(Transcribed page contents)
———

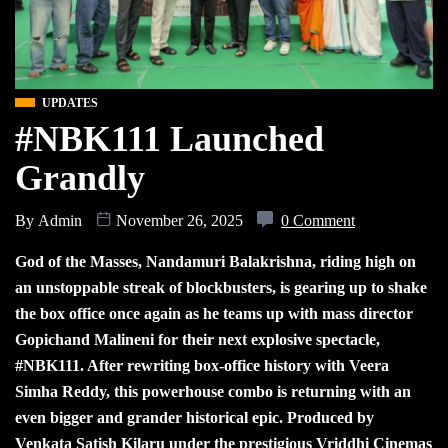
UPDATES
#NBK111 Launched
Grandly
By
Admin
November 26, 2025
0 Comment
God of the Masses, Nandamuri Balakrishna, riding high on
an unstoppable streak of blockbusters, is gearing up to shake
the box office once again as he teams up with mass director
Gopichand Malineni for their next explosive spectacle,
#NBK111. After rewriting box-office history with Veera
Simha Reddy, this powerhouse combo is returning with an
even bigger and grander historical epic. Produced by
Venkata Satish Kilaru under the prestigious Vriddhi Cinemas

———

Task brief :: In the copy, every entry must appear exactly as written, and no picture may appear.

Solution for this exercise ::
UPDATES
#NBK111 Launched
Grandly
By
Admin
November 26, 2025
0 Comment
God of the Masses, Nandamuri Balakrishna, riding high on
an unstoppable streak of blockbusters, is gearing up to shake
the box office once again as he teams up with mass director
Gopichand Malineni for their next explosive spectacle,
#NBK111. After rewriting box-office history with Veera
Simha Reddy, this powerhouse combo is returning with an
even bigger and grander historical epic. Produced by
Venkata Satish Kilaru under the prestigious Vriddhi Cinemas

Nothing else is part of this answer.